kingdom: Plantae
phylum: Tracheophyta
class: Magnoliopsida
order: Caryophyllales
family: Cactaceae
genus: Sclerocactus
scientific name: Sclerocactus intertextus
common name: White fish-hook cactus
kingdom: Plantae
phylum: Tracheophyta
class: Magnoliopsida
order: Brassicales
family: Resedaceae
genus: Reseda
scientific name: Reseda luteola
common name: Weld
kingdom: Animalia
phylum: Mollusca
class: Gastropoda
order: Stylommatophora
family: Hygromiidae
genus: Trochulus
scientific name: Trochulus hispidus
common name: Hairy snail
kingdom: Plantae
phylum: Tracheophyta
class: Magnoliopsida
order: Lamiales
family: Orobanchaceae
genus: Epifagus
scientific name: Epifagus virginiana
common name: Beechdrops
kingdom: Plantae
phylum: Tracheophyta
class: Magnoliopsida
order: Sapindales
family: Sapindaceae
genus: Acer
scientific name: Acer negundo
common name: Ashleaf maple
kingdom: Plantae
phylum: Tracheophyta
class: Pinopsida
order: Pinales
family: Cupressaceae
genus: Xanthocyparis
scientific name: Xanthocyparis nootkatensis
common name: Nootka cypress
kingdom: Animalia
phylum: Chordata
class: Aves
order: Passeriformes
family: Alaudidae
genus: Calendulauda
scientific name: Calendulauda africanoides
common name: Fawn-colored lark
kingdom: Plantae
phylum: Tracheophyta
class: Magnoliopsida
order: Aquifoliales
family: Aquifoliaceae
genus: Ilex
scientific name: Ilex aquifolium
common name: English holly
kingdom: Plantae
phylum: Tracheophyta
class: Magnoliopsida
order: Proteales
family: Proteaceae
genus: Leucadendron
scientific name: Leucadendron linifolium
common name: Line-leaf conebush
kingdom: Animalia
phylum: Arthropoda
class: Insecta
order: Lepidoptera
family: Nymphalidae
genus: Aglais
★ ★ ★
Given problem: Please copy every line of all the items above without any changes, keeping them in their original order.

Correct response:
kingdom: Plantae
phylum: Tracheophyta
class: Magnoliopsida
order: Caryophyllales
family: Cactaceae
genus: Sclerocactus
scientific name: Sclerocactus intertextus
common name: White fish-hook cactus
kingdom: Plantae
phylum: Tracheophyta
class: Magnoliopsida
order: Brassicales
family: Resedaceae
genus: Reseda
scientific name: Reseda luteola
common name: Weld
kingdom: Animalia
phylum: Mollusca
class: Gastropoda
order: Stylommatophora
family: Hygromiidae
genus: Trochulus
scientific name: Trochulus hispidus
common name: Hairy snail
kingdom: Plantae
phylum: Tracheophyta
class: Magnoliopsida
order: Lamiales
family: Orobanchaceae
genus: Epifagus
scientific name: Epifagus virginiana
common name: Beechdrops
kingdom: Plantae
phylum: Tracheophyta
class: Magnoliopsida
order: Sapindales
family: Sapindaceae
genus: Acer
scientific name: Acer negundo
common name: Ashleaf maple
kingdom: Plantae
phylum: Tracheophyta
class: Pinopsida
order: Pinales
family: Cupressaceae
genus: Xanthocyparis
scientific name: Xanthocyparis nootkatensis
common name: Nootka cypress
kingdom: Animalia
phylum: Chordata
class: Aves
order: Passeriformes
family: Alaudidae
genus: Calendulauda
scientific name: Calendulauda africanoides
common name: Fawn-colored lark
kingdom: Plantae
phylum: Tracheophyta
class: Magnoliopsida
order: Aquifoliales
family: Aquifoliaceae
genus: Ilex
scientific name: Ilex aquifolium
common name: English holly
kingdom: Plantae
phylum: Tracheophyta
class: Magnoliopsida
order: Proteales
family: Proteaceae
genus: Leucadendron
scientific name: Leucadendron linifolium
common name: Line-leaf conebush
kingdom: Animalia
phylum: Arthropoda
class: Insecta
order: Lepidoptera
family: Nymphalidae
genus: Aglais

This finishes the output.